Excerpt:
[Start of section]

The previous thought that renal disease occurs more frequently in patients with type 1 than type 2 diabetes may be incorrect -- at least for Japanese adults. Yokoyama et al. found that in 1578 Japanese patients with onset of diabetes before age 30, 620 patients (39%) had type 1 and 958 (61%) had type 2 diabetes. Surprisingly, progression to clinical diabetic nephropathy was observed twice as frequently in those with type 2 when compared to those with type 1 diabetes. This finding underscored the point that type 2 diabetes is at least an equal threat to the kidneys, for these investigators noted a shorter interval from diagnosis of diabetes to development of nephropathy in the type 2 cohort than in those with type 1 diabetes.(6) Previously, in Minnesota, Humphrey et al. found renal failure equally probable over 30 years of direct observation in groups of 1,832 type 2 and 136 type 1 diabetic patients.(7)

ESRD Epidemiology

The incidence of ESRD with diabetes varies with age, race and type of diabetes. Blacks are 2.6-3.6 times more likely than whites to develop ESRD secondary to diabetes.(8) This relative risk of ESRD in black type 2 diabetics increases progressively with age, reaching a maximum that is 6.9 times higher than whites in those over the age of 65.(9) By contrast, type 1 diabetes mellitus imparts a relatively greater incidence of kidney failure in whites than in blacks, while type 2 diabetes mellitus has a relatively greater proportion affected with kidney failure in blacks than whites. Mexican Americans and Native Americans also have disproportionately higher incidences of diabetic nephropathy when compared with whites.(10),(11),(12)

Prospective, well-designed, controlled studies in diabetic patients have substantiated the beneficial renoprotective effects of several interventive regimens. Both development and progression of diabetic nephropathy are retarded by normalization of blood pressure,(13),(14),(15) blood glucose regulation(16),(17) and restriction of dietary protein.(18),(19),(20),(21),(22)

As is true for all medical regimens, what might be done and the actual delivery of effective care to the diabetic population at risk vary widely. For example, while the benefits of treating hypertension are ineluctably established, the majority of hypertensive Americans is presently treated inadequately. In this context, many diabetic individuals patients still progress to ESRD. Management of uremia in diabetes demands forethought and careful planning. To illustrate this point, three illustrative cases follow.

[End of section]

Apply what you read:
a - Decide whether each statement below agrees with the excerpt on diabetic kidney disease, answering yes or no and quoting the words from the excerpt that settle it: (i) In the Japanese study, 39% of the patients had type 1 diabetes. (ii) The Minnesota study found renal failure more probable in type 1 than in type 2 diabetic patients. (iii) Type 1 diabetes imparts a relatively greater incidence of kidney failure in blacks than in whites.
b - Carry on the excerpt on diabetic kidney disease, starting after its final sentence.

(Stored data entries)

[Start of section]

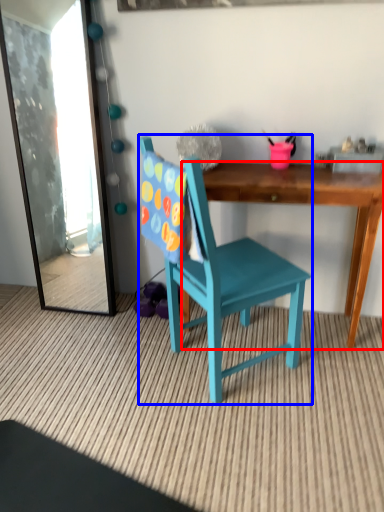
Question: Which point is further to the camera, desk (highlighted by a red box) or chair (highlighted by a blue box)?

Choices:
 (A) desk
 (B) chair

Answer: (A)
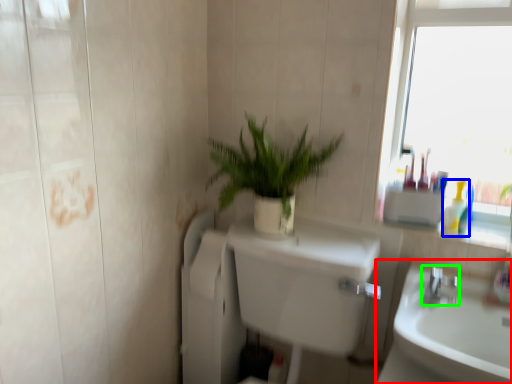
Question: Which object is positioned farthest from sink (highlighted by a red box)? Select from toiletry (highlighted by a blue box) and tap (highlighted by a green box).

Choices:
 (A) toiletry
 (B) tap

Answer: (A)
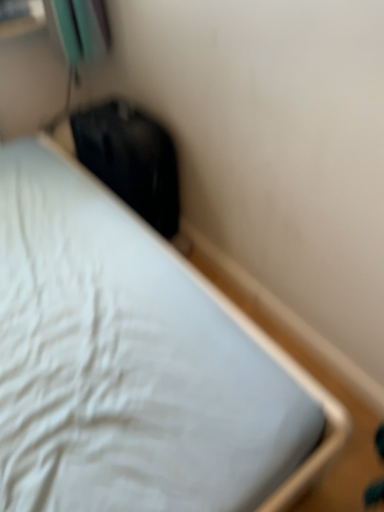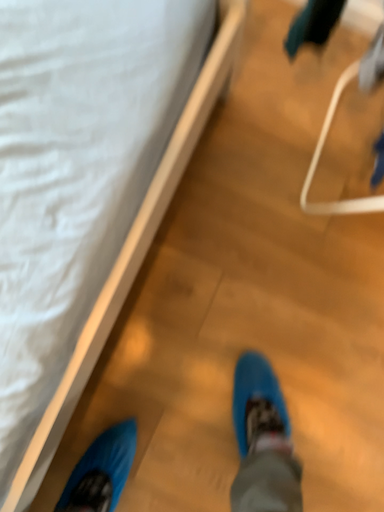
Question: How did the camera likely rotate when shooting the video?

Choices:
 (A) rotated right
 (B) rotated left

Answer: (A)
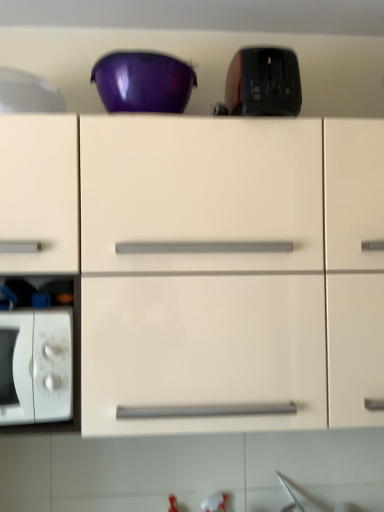
Question: Is glossy plastic bowl at upper center in contact with white matte microwave oven at lower left?

Choices:
 (A) yes
 (B) no

Answer: (B)

Question: From a real-world perspective, does glossy plastic bowl at upper center sit lower than white matte microwave oven at lower left?

Choices:
 (A) no
 (B) yes

Answer: (A)

Question: Does glossy plastic bowl at upper center contain white matte microwave oven at lower left?

Choices:
 (A) no
 (B) yes

Answer: (A)

Question: Can we say glossy plastic bowl at upper center lies outside white matte microwave oven at lower left?

Choices:
 (A) no
 (B) yes

Answer: (B)

Question: Does glossy plastic bowl at upper center appear on the right side of white matte microwave oven at lower left?

Choices:
 (A) no
 (B) yes

Answer: (B)

Question: Are glossy plastic bowl at upper center and white matte microwave oven at lower left far apart?

Choices:
 (A) no
 (B) yes

Answer: (A)

Question: Is white glossy microwave at left, which is the 2th appliance from right to left, facing towards white matte microwave oven at lower left?

Choices:
 (A) no
 (B) yes

Answer: (A)

Question: Is white glossy microwave at left, marked as the first appliance in a left-to-right arrangement, thinner than white matte microwave oven at lower left?

Choices:
 (A) yes
 (B) no

Answer: (A)

Question: Does white glossy microwave at left, marked as the first appliance in a left-to-right arrangement, come in front of white matte microwave oven at lower left?

Choices:
 (A) yes
 (B) no

Answer: (B)

Question: Can you see white glossy microwave at left, which is the 2th appliance from right to left, touching white matte microwave oven at lower left?

Choices:
 (A) no
 (B) yes

Answer: (A)

Question: Is white glossy microwave at left, marked as the first appliance in a left-to-right arrangement, wider than white matte microwave oven at lower left?

Choices:
 (A) yes
 (B) no

Answer: (B)

Question: From the image's perspective, is white glossy microwave at left, which is the 2th appliance from right to left, above white matte microwave oven at lower left?

Choices:
 (A) yes
 (B) no

Answer: (A)

Question: Can you confirm if black glossy toaster at upper center, the second appliance positioned from the left, is wider than matte white cabinet at center?

Choices:
 (A) no
 (B) yes

Answer: (A)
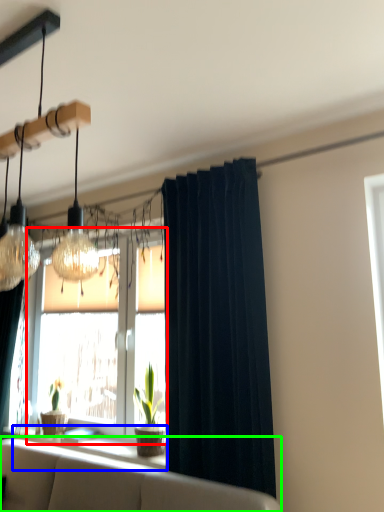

[End of section]

Answers in order:
a -
(i) Yes: "620 patients (39%) had type 1"
(ii) No: "found renal failure equally probable over 30 years of direct observation in groups of 1,832 type 2 and 136 type 1 diabetic patients"
(iii) No: "type 1 diabetes mellitus imparts a relatively greater incidence of kidney failure in whites than in blacks"

b -
Patient 1: Microalbuminuria

A 19-year-old, type 1 diabetic woman, a college senior without complaint, volunteered for a community healthcare outreach screening program where microalbuminuria (according to postcard notification) was detected with a blood pressure of 121/73 mm Hg seated. Diabetes had been diagnosed at the age of 11 and a wearable insulin pump programmed by results of multiple daily finger-stick glucose measurements was prescribed. Over the past eight years, frequent visits to her pediatrician and for the past three years, to an internist, documented normal growth and development with a body mass index of 22.

Present findings include a normal physical examination including fundoscopy and a normal electrocardiogram. The hemogram and metabolic chemistry panel, including a serum albumin concentration of 4.1 g/dl, a blood urea nitrogen level of 9 mg/dl and a serum creatinine concentration of 0.8 mg/dl, were normal. A 24-hr urine collection discerned a creatinine clearance of 142 ml/min and a daily urinary albumin excretion of 67 mg. The hemoglobin A1c was 6.4 %.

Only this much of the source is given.